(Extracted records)
+++++

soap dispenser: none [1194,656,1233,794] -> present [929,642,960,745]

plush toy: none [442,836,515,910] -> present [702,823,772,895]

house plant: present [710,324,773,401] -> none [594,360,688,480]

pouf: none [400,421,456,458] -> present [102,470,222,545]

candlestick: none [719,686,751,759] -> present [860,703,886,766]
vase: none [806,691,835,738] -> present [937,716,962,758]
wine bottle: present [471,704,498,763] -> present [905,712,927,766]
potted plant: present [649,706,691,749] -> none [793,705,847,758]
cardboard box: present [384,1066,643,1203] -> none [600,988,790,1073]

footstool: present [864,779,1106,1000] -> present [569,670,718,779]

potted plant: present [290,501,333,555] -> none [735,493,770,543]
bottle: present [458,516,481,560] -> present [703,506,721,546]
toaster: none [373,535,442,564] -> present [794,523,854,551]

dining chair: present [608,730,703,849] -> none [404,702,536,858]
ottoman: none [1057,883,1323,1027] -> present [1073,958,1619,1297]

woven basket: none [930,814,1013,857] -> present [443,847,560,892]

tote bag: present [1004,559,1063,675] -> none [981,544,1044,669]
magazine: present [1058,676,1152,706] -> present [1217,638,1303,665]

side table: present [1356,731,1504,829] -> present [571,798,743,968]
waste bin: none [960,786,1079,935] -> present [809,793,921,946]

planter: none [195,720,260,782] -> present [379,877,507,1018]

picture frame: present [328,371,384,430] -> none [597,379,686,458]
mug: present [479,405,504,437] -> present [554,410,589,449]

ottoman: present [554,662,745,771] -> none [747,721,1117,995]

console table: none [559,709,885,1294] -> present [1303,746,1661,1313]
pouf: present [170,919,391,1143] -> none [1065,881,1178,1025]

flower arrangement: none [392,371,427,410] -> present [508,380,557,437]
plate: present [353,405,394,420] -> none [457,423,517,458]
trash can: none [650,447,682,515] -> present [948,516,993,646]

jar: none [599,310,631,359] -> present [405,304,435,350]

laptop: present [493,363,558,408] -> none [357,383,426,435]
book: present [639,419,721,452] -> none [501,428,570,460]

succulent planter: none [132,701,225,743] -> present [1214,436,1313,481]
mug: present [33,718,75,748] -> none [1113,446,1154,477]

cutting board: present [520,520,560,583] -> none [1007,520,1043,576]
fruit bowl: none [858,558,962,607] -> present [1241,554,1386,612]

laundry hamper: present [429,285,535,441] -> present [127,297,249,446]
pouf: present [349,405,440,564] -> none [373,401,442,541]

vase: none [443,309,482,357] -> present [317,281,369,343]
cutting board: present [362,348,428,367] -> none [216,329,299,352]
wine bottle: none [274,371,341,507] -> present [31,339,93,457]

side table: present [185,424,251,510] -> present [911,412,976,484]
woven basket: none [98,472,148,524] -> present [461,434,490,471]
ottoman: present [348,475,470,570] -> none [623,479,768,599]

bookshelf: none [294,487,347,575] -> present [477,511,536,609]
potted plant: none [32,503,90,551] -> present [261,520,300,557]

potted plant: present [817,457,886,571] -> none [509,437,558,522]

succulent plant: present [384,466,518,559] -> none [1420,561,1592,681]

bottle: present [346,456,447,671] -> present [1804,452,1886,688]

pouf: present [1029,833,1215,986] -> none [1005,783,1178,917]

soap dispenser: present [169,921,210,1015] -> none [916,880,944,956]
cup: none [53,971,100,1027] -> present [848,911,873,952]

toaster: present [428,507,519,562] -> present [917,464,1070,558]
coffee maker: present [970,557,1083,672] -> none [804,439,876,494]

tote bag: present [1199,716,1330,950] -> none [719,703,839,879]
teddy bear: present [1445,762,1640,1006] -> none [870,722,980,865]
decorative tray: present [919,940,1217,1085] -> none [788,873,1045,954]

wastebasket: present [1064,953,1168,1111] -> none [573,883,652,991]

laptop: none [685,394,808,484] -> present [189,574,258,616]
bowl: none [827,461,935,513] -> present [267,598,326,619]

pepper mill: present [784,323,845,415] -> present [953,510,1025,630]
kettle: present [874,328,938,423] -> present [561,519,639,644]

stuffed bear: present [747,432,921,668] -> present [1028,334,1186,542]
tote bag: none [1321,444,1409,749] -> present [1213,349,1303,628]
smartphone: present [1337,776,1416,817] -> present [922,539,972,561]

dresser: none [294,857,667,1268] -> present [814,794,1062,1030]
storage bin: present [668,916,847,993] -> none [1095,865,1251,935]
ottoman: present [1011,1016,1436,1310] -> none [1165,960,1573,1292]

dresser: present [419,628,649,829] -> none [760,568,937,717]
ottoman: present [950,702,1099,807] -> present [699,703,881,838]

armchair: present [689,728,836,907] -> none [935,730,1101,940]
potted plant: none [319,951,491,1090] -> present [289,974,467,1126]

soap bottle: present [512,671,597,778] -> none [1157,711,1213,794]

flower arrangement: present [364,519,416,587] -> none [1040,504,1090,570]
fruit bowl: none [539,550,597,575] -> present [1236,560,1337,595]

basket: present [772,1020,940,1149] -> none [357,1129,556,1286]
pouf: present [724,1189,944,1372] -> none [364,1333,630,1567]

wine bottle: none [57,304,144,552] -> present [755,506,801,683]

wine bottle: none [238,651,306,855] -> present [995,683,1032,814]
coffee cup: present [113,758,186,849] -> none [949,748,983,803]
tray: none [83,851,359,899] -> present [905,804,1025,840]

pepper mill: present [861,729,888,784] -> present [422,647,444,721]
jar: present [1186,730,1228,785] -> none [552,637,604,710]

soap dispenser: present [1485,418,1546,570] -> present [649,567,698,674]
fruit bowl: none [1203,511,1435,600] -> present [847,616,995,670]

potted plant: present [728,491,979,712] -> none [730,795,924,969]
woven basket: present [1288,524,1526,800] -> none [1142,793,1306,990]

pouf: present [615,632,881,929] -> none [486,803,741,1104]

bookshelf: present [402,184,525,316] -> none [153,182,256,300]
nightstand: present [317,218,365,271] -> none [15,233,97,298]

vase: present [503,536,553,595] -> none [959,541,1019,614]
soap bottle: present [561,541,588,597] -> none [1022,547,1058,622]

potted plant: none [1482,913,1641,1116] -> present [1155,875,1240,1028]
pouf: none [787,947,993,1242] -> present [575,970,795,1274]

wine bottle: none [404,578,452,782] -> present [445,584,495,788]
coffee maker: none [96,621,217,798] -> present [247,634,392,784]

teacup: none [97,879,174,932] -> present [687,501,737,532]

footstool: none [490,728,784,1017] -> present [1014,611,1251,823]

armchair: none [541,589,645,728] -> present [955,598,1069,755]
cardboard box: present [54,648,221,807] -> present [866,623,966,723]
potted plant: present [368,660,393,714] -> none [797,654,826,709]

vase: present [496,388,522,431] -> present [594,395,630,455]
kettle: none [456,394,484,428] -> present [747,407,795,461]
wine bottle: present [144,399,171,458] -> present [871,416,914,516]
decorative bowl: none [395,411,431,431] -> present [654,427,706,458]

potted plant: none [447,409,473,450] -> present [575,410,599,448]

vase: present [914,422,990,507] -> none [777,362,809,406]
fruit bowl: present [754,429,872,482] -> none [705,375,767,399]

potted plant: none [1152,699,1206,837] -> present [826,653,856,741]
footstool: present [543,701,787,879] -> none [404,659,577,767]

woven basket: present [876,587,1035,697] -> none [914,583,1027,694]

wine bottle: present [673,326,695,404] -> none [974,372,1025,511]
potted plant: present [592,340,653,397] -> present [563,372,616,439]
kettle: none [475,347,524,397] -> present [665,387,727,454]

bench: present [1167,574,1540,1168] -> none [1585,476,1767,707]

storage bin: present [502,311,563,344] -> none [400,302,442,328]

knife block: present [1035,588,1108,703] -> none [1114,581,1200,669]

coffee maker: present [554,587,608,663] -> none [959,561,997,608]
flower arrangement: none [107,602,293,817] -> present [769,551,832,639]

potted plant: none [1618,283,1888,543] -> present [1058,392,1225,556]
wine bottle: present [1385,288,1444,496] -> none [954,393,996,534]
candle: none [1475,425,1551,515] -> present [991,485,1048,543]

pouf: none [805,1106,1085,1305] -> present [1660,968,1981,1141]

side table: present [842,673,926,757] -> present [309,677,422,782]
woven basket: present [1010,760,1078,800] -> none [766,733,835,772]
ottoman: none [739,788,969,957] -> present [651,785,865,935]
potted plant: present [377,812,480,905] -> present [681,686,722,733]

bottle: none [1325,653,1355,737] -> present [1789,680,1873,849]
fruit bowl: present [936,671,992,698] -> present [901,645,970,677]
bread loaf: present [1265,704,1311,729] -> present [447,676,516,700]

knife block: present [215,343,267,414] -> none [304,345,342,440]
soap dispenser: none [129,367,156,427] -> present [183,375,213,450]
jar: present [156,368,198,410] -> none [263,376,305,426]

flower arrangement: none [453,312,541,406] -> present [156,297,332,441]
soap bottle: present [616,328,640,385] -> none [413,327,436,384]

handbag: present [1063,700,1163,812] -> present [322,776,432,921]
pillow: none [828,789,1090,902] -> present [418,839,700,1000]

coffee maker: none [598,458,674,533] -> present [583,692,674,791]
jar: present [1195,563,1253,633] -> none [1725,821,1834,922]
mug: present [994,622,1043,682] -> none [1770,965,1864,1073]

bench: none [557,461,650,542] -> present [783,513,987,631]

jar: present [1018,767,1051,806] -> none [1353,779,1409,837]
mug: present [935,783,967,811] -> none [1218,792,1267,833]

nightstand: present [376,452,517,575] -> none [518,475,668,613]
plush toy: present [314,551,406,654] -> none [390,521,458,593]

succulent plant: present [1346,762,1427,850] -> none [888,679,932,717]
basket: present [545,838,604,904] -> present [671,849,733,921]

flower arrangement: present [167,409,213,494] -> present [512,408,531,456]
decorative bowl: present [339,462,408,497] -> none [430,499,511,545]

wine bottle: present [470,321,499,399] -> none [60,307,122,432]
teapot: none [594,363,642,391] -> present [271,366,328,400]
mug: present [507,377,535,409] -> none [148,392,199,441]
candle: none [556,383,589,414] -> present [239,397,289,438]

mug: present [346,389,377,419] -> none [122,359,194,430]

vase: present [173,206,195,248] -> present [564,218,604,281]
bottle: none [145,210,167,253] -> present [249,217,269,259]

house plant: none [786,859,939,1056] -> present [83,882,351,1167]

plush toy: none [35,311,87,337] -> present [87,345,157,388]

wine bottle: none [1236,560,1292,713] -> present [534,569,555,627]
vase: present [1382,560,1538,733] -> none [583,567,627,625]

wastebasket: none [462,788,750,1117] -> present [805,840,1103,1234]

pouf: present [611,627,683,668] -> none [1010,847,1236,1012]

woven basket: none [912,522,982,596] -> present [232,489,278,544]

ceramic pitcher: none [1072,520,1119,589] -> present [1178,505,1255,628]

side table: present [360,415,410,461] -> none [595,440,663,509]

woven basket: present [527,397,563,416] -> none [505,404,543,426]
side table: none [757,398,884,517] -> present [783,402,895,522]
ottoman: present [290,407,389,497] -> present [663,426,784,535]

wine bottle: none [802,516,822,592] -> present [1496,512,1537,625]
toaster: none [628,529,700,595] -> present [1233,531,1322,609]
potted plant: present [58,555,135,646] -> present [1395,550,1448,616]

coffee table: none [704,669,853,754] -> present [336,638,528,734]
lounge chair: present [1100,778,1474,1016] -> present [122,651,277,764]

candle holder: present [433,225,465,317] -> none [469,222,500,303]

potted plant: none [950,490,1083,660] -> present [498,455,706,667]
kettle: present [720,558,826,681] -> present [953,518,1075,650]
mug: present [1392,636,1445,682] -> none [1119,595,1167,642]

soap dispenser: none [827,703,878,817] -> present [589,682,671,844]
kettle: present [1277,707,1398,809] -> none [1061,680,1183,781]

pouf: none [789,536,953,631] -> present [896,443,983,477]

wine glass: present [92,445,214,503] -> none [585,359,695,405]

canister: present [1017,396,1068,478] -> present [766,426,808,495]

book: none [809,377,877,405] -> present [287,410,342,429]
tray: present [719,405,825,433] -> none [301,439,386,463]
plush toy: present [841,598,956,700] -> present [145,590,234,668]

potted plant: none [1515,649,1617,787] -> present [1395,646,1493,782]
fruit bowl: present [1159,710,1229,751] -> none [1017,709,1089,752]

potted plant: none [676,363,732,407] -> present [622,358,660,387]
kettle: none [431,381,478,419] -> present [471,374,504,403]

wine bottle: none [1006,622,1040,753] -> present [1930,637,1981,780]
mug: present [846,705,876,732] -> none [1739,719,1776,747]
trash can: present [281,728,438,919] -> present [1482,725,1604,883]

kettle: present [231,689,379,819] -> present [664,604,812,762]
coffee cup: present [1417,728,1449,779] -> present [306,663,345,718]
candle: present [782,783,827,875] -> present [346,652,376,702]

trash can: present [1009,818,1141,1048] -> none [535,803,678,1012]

+++++

### [Activity]
Print exactly the lines above, between the one holding "flower arrangement: present [364,519,416,587]" and the one holding "pouf: present [724,1189,944,1372]", inclusive, and nothing besides.

### [Solution to this problem]
flower arrangement: present [364,519,416,587] -> none [1040,504,1090,570]
fruit bowl: none [539,550,597,575] -> present [1236,560,1337,595]

basket: present [772,1020,940,1149] -> none [357,1129,556,1286]
pouf: present [724,1189,944,1372] -> none [364,1333,630,1567]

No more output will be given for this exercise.